Philip Ziegler

A painless lesson in political history

issue 06 October 2012

This book is not a history, explains Ruth Winstone, who has edited this collection of excerpts from diaries published between 1921 and 2011. It is, she says, ‘an impressionist view of politically changing times’. It is, indeed, a patchwork quilt of a book, no two pieces precisely meshing with each other yet providing in total a remarkably clear and coherent portrait of 90 stressful years.

It is ‘a political diary’, but Winstone admits that the definition of ‘political’ became more and more elastic as the book took shape. It is all the better for it. Some of the most enjoyable passages have only a tenuous link with the world of public affairs but it would have been sad to lose Virginia Woolf on Ulysses — ‘an illiterate under-bred book’ she thought it, which left her ‘puzzled, bored, irritated and disillusioned as by a queasy undergraduate scratching his pimples’.

Or Noel Coward dismissing Waiting for Godot as

pretentious gibberish. It is nothing but phoney surrealism. It has no form, no basic philosophy and absolutely no lucidity.

Or Evelyn Waugh at a party

where we found some very odd painters quite drunk and rather naked. The party was given in honour of a negro who is acting in a play called Emperor Jones but he had a fit in his dressing-room.

The majority of the entries, however, relate to the political state of the nation. Most of the diarists are insiders — powerful figures like Dalton, Macmillan or Gaitskell, or the people who keep the machinery of government running like Jock Colville, Cadogan or Bernard Donoghue.

Inevitably, such people are better informed than the outsiders, but it is often the outsiders who provide the most interesting comments. Nella Last, the housewife who made so notable a contribution to the records of Mass Observation, offers shrewd common sense, while Beatrice Webb (not that she would have considered herself an outsider) provokes endless wonder that a woman of such intelligence should have been so gullible when it came to Communism:

The salient and distinctive feature of Soviet Russia [ she wrote in 1922] is the establishment of a Spiritual Power over and above the ostensible government. This new social order … alone among states, is increasing the material resources and improving the health and education of its people.

On the whole it is the more wrong-headed of the diarists who are the most fun to read. Alan Clark is almost always outrageous yet compulsively enjoyable:

Filled with loathing of the electorate. Those filthy [train] carriages on the trip down yesterday … is the nation completely rotten? Yes, and has been since 1916.

Barbara Castle is marginally less absurd, but her views on the channel tunnel are, to say the least, idiosyncratic. She had, she wrote,

a kind of earthly feeling that an island is an island and should not be violated. Certainly I am convinced that the building of a tunnel would do something profound to the national attitude.

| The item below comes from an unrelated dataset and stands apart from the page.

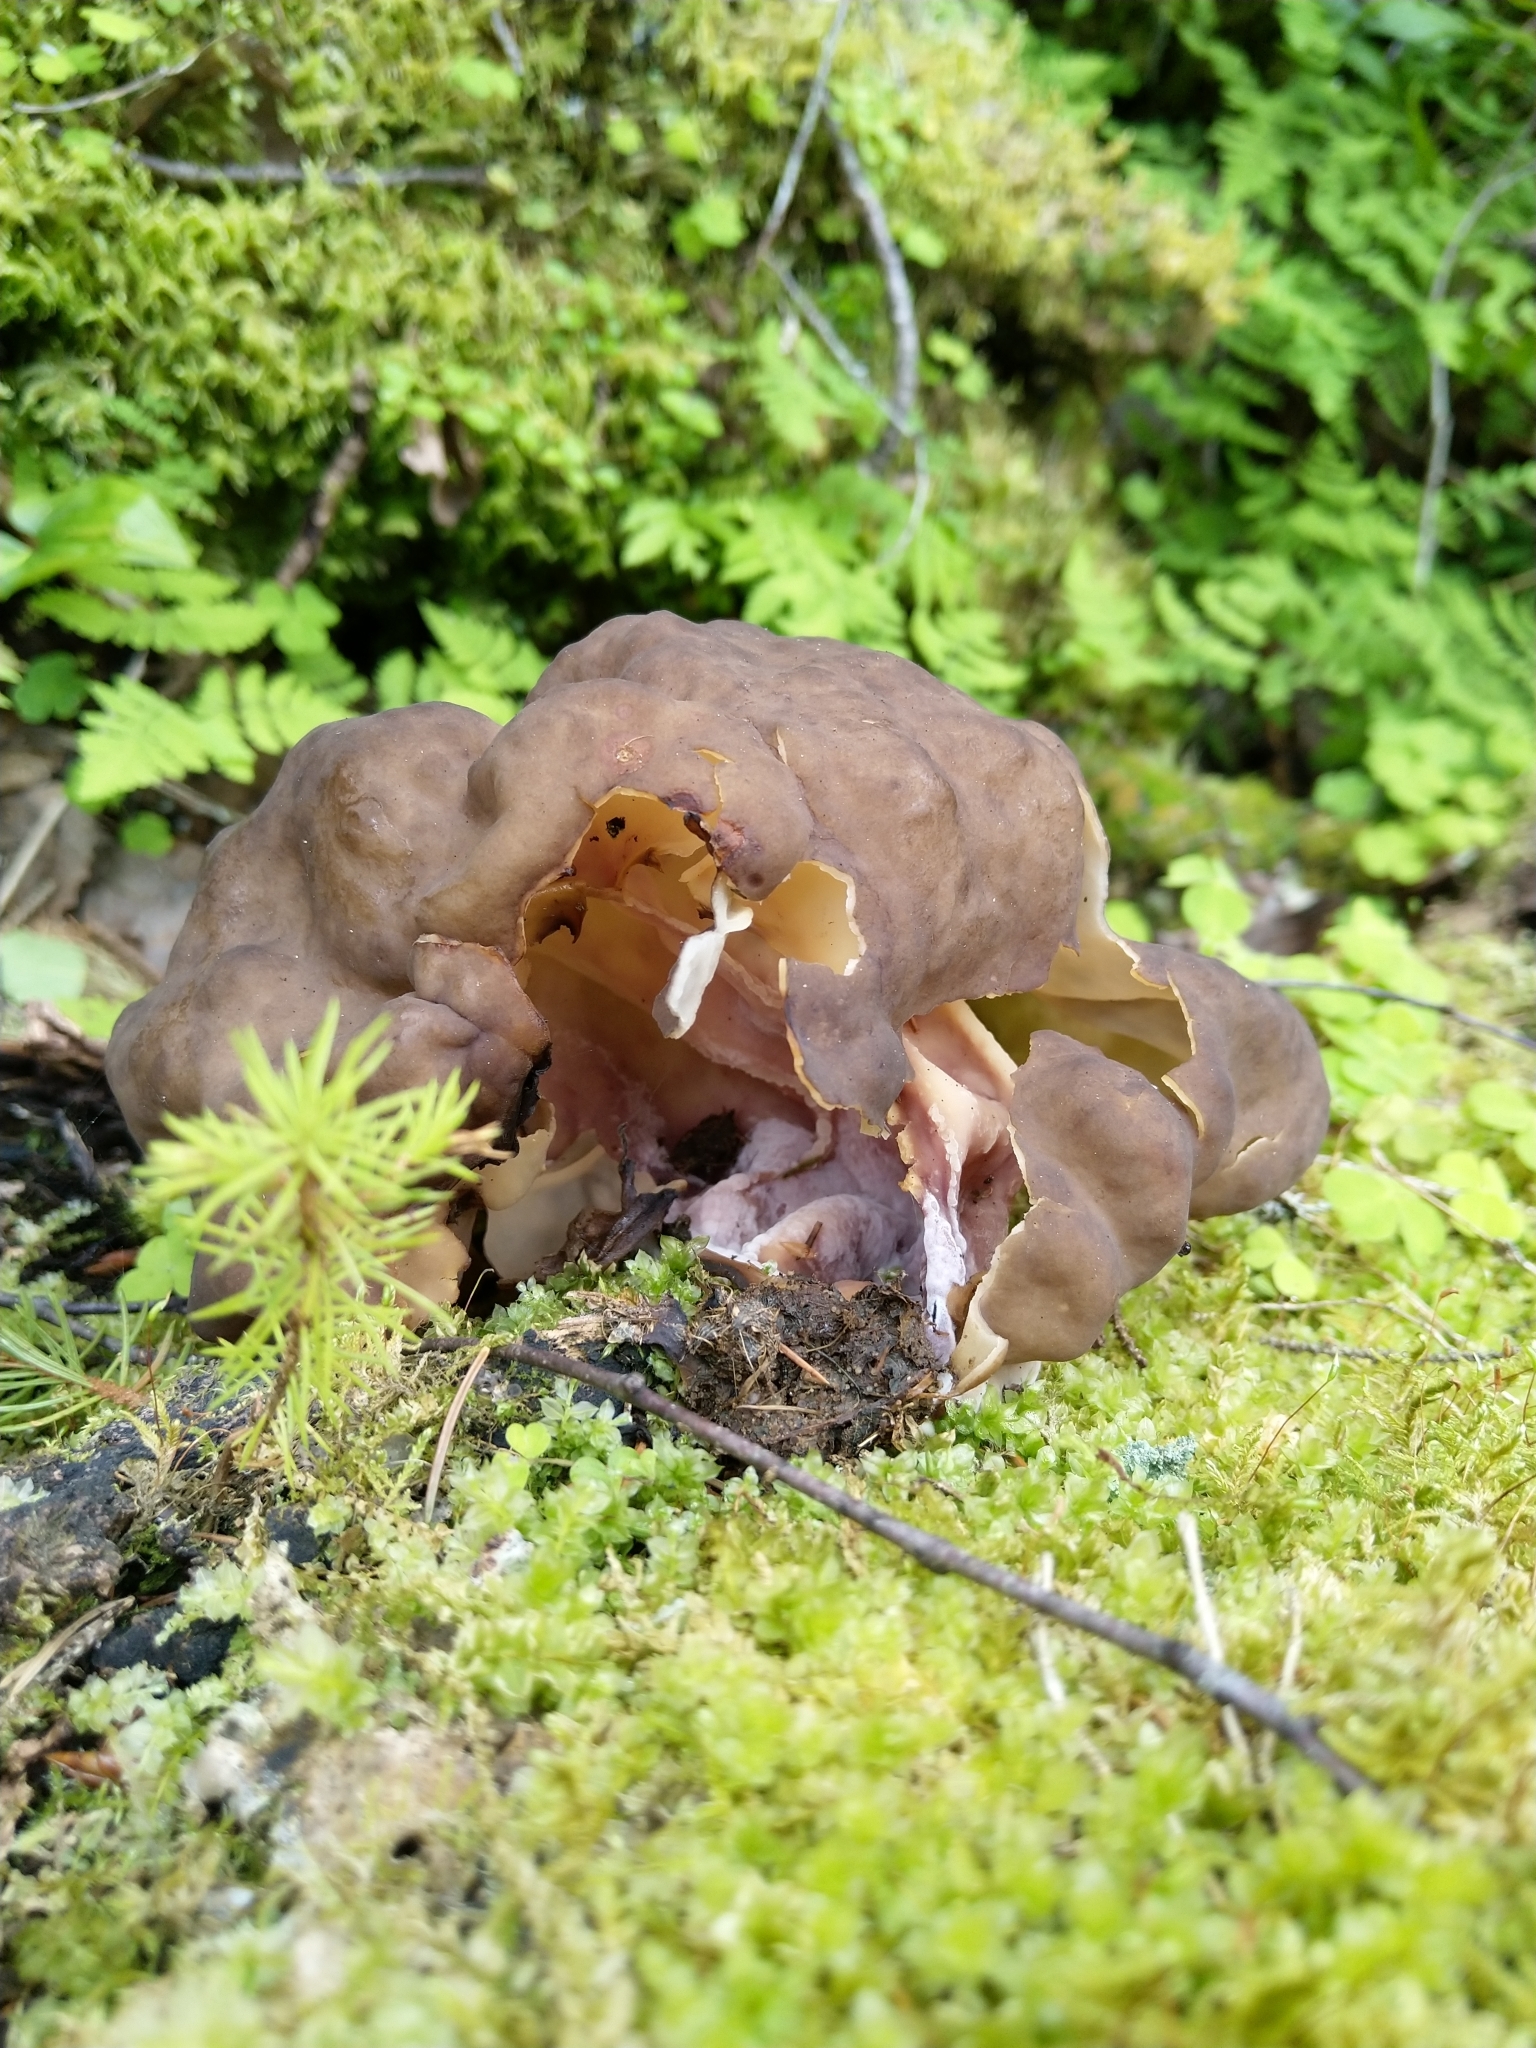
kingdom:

One of the more rewarding features of reading diaries is to find oneself confronting as a novelty something which is now taken for granted. Harold Nicolson in 1939 first saw television. ‘Compared with a film,’ he wrote,

it is a bleary, flickering, dim, unfocused, interruptible thing. But as an invention it is tremendous and may alter the whole basis of democracy.

Macmillan in 1962 reads with alarm a medical report on the dangers of smoking:  ‘This puts us in rather a fix. For how are we to get £800m indirect revenue from any other source?’ Tony Benn in 1976 records a Cabinet discussion of the Falkland Islands:

There was possibly some oil there and we couldn’t hold the islands against an attack. He [Callaghan] had two suggestions, one of which was to … let sovereignty pass to the Argentinians and lease the islands back.

Nicolson would have felt justified by subsequent events: Benn and Macmillan would probably have felt that they might have put it differently. It is greatly to the credit of the diarists or their heirs that they felt no need to conceal their blunders or misjudgments from the critical eye of posterity.

Most readers will have a favourite diary entry which they will wish Winstone had included. Though Chips Channon appears often, I miss his description of hearing Edward VIII’s abdication speech. He was at a dinner party and everything stopped while the company listened to the King’s ‘manly, sincere farewell’. Then: ‘There was a stillness in the Stanleys’ room.  I wept, and I murmured a prayer for he who had once been King Edward VIII. Then we played bridge.’  Rarely can a sentence more neatly have encapsulated a national mood. Britain too shed a cursory tear and then it was back to the bridge table.

One can’t get everything in, though. Winstone — best known for her masterly editing of the diaries of Tony Benn — has done a remarkable job of selection. Almost every page contains something unmissable; and the book as a whole provides a painless introduction to almost a century of British history.